To require any patient to live with less than their birthright of T3 in serum for the sake of a normalized TSH is a form of medically authorized torture.
The true end of all thyroid therapy is generalized tissue euthyroidism throughout the body.
Give us the freedom to achieve “generalized euthyroid status” by the pharmaceutical method that suits OUR unique bodies the best.
When dosing any type of thyroid hormone, listen to our entire body. We listen to it every day. Listen to us as patients.
- Tania S. Smith
REFERENCES
See the separate references page.
I have T4 at the highest end of normal and T3 at the lowest end of normal…. endocrinologist says this is just fine. I don’t think so.
Dear Mary, that’s very sad. No this is not just fine, although you might be feeling healthy enough right now. Your endocrinologist is not informed about new research on TSH-FT3 relationships, FT3:FT4 ratios and FT3 levels. They are still focusing on the TSH and the TSH-FT4 relationship alone, which is an outdated, narrow, partial view of thyroid hormone metabolism. Please Google “FT3:FT4 ratio” and see what is normal for people without thyroid meds and people on T4 monotherapy. Our web pages on this website will come up. You are likely on T4 monotherapy without any thyroid function left, and you’re a “poor converter” With a low FT3, if you become ill or have a severe injury, your FT3 will drop even lower, and the science on low T3 increases risk of death if you become severely ill. How fast will you recover from a low T3 if you are a poor converter without thyroid function? See our post https://thyroidpatients.ca/2018/09/06/how-low-is-your-t3/ to learn how to calculate your FT3:FT4 ratio and what it means for you.

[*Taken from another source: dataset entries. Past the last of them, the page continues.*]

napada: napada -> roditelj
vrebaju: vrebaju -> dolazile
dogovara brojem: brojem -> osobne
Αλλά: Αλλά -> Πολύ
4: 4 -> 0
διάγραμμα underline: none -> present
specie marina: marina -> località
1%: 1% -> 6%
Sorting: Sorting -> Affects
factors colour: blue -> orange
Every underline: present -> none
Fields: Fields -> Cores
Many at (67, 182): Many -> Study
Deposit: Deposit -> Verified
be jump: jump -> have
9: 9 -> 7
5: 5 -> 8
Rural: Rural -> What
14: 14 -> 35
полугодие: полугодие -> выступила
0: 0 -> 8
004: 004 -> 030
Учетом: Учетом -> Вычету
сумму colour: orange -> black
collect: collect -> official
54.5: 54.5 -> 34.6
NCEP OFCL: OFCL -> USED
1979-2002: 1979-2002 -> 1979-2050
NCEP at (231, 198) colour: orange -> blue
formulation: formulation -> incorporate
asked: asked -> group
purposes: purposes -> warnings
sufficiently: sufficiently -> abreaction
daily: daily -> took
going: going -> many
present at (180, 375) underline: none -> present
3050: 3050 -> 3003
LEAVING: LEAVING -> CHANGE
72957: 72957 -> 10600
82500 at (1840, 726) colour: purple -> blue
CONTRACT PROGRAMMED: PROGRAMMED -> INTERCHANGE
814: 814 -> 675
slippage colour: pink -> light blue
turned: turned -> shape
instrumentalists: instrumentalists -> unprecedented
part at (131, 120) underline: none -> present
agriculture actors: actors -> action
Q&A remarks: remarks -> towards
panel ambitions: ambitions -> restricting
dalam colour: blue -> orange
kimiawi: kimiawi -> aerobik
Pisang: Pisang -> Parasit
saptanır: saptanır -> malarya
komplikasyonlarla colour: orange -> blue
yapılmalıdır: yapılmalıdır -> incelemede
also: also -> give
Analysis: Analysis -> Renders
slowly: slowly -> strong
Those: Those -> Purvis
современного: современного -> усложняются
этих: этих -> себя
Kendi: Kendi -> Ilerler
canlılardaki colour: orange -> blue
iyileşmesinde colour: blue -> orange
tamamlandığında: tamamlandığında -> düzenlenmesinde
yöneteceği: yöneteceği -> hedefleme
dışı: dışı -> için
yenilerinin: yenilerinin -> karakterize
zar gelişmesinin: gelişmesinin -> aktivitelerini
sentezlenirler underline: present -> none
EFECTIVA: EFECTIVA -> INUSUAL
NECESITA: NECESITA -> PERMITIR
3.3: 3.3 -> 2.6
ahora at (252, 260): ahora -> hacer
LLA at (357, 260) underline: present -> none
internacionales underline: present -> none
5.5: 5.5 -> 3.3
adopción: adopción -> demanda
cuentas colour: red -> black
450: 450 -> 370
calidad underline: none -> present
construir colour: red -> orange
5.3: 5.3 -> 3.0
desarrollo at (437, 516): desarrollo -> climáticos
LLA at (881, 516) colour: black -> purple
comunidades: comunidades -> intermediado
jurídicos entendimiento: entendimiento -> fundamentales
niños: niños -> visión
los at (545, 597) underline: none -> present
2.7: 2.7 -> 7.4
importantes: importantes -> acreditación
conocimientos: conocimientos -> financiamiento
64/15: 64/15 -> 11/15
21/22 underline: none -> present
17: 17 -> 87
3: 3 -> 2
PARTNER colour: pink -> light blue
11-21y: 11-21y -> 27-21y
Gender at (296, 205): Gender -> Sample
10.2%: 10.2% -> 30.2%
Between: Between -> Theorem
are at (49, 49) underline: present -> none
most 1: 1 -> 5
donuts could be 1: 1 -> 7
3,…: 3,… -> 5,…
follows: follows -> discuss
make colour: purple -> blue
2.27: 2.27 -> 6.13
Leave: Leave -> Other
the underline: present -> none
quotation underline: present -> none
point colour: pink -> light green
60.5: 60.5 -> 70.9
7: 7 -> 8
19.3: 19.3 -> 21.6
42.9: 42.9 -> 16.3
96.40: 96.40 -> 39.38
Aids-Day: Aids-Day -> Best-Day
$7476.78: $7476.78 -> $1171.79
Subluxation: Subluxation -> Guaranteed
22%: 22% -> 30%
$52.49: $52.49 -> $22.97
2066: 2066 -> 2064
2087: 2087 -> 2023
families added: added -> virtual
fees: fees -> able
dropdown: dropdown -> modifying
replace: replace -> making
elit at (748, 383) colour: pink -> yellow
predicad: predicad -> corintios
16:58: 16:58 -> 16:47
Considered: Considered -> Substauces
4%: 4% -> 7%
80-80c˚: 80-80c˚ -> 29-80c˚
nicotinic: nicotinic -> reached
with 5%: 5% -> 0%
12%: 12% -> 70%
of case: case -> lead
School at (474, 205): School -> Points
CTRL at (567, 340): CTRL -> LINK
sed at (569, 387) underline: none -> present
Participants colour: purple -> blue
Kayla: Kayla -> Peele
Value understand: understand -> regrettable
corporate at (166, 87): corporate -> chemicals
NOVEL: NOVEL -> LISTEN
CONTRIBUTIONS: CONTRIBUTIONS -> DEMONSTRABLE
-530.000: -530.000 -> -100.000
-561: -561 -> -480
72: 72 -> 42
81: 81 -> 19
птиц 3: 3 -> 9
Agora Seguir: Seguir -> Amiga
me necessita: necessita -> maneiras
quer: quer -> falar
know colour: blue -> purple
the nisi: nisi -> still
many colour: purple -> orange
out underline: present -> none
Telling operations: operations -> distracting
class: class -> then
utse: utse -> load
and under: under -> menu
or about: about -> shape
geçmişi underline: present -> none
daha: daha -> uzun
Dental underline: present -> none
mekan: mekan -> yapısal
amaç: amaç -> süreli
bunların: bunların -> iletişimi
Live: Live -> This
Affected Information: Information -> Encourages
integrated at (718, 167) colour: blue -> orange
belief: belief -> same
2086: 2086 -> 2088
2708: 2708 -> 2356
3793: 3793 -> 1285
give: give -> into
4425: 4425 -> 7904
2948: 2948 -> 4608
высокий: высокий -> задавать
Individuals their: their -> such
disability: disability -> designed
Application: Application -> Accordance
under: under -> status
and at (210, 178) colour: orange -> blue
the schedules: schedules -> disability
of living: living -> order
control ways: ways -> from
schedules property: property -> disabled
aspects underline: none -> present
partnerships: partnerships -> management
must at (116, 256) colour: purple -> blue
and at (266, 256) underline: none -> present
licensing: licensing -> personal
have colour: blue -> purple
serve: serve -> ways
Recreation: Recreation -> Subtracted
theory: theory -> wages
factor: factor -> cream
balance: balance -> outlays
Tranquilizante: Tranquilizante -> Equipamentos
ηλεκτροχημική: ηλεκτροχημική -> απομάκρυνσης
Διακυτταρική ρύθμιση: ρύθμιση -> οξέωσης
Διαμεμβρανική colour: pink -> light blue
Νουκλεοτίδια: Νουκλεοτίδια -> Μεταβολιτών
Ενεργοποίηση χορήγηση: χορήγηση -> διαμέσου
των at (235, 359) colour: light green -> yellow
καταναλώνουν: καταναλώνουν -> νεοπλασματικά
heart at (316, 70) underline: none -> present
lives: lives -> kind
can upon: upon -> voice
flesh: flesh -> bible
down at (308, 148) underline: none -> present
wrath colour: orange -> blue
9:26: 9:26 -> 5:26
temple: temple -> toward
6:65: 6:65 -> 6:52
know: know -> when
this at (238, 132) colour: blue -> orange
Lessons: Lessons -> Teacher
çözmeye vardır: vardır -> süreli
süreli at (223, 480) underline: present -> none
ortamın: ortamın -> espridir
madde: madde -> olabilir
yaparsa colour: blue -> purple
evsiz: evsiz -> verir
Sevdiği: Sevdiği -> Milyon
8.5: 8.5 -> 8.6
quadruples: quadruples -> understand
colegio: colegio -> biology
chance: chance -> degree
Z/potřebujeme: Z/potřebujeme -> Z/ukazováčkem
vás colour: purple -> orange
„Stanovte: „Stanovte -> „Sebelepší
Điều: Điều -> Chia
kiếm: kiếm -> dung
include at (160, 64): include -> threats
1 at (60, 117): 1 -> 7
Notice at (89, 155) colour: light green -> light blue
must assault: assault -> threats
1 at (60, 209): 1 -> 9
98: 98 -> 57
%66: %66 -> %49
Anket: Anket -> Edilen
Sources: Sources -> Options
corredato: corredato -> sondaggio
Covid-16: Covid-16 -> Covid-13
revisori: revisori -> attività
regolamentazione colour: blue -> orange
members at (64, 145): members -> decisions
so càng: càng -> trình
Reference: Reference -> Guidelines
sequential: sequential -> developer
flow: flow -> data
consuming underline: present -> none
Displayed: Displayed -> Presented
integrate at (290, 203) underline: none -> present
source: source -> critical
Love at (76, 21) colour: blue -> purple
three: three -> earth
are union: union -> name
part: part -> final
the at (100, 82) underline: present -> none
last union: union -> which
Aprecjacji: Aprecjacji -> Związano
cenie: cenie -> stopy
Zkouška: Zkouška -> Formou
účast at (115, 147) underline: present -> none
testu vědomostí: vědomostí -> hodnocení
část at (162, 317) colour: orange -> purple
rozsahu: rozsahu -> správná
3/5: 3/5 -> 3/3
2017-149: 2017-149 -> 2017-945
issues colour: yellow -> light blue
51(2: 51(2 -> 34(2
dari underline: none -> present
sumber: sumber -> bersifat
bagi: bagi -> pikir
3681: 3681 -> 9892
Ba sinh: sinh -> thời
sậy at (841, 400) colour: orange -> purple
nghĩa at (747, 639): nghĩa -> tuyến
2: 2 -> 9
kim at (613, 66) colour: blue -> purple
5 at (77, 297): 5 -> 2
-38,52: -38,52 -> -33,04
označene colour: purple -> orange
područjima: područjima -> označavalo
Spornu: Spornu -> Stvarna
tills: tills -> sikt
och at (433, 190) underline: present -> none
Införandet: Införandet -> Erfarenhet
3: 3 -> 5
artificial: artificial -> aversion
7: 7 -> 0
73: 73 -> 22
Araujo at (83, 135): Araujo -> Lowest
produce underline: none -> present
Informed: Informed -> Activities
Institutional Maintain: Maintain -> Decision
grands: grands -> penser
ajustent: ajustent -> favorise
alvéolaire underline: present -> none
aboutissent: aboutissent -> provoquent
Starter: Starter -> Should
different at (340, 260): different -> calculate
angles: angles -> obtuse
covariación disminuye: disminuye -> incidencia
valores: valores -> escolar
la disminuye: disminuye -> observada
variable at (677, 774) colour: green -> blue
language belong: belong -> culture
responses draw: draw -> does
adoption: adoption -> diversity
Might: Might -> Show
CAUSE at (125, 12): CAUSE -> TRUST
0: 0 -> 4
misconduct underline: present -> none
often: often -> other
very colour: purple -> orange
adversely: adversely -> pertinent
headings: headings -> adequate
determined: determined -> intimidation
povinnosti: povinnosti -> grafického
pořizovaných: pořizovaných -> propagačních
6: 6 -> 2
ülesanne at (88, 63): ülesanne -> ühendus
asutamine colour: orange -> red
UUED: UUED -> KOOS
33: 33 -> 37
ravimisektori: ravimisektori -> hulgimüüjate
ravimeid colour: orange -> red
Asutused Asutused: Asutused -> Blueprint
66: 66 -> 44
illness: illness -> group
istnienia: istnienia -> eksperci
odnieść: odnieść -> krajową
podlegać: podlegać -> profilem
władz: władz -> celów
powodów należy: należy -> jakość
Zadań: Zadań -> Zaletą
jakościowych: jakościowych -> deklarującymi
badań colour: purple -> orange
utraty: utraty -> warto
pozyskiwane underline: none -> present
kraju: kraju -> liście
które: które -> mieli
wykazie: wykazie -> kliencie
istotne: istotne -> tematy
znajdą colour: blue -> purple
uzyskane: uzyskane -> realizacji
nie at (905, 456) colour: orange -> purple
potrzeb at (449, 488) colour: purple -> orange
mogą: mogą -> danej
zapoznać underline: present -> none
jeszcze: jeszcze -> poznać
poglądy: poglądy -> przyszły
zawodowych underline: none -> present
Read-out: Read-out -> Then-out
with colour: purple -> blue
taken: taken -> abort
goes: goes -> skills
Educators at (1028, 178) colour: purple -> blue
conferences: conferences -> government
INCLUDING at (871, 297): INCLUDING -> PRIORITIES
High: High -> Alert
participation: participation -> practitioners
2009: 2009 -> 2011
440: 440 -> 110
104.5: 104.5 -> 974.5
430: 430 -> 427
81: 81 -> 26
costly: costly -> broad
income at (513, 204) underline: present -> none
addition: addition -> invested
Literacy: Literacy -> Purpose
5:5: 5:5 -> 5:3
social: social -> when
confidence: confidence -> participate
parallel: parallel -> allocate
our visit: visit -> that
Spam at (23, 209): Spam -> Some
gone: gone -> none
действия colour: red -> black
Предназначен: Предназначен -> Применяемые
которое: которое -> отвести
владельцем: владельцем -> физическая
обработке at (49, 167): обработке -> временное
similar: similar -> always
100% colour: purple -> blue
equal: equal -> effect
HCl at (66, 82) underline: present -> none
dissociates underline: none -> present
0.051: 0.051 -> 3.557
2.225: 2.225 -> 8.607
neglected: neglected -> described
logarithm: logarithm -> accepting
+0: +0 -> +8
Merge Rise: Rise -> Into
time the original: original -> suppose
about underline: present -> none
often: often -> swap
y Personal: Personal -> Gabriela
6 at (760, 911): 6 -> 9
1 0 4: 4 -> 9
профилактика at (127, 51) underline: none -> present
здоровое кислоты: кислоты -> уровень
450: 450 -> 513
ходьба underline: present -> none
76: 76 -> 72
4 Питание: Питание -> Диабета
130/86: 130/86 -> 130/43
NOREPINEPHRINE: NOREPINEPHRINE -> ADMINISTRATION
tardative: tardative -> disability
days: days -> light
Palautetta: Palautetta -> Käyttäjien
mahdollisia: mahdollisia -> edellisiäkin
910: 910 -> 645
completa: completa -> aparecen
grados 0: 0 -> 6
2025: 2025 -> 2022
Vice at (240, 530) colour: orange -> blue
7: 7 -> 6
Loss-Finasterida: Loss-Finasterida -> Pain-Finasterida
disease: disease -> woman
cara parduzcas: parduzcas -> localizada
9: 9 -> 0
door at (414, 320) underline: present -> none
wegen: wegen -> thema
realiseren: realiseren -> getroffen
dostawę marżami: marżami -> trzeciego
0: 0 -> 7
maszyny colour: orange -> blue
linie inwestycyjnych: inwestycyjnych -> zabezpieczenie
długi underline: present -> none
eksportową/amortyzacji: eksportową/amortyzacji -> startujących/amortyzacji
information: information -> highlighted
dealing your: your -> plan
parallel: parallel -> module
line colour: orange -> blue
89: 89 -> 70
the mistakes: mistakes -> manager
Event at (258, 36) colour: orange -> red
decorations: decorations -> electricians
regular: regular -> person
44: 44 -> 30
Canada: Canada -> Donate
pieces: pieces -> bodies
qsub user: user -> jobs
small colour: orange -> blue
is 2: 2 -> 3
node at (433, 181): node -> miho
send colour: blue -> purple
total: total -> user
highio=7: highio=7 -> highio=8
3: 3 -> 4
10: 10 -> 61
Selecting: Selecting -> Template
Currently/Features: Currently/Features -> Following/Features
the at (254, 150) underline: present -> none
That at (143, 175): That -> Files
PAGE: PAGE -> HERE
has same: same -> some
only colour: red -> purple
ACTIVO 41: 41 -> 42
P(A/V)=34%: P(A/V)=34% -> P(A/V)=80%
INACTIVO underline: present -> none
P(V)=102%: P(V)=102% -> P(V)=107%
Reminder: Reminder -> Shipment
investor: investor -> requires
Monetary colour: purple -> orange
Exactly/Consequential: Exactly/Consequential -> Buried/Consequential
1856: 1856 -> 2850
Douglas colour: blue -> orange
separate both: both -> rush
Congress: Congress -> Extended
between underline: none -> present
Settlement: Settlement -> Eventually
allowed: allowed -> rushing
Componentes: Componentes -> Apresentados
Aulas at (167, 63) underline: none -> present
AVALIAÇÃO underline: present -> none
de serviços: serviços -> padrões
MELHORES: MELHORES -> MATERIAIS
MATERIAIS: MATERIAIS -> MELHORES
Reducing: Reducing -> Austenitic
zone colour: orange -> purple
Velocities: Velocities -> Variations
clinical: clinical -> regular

This article was wonderful and I hope it reaches many hypothyroid people like me. I had a partial thyroidectomy and was put on T4 meds for 4 years without any relief from my symptoms I actually felt worse on them. I found a wonderful dr. that started me on Cytomel T3 only and within a week I felt like a new person all my hypothyroid symptoms left and all the awful side effects from levothyroxine left. I have a full life again. If this can help just one person out there I will be glad indeed.
Sending blessings
Carol
Thanks for your response, Carol. For the people whose bodies really need T3 alone, it is a godsend.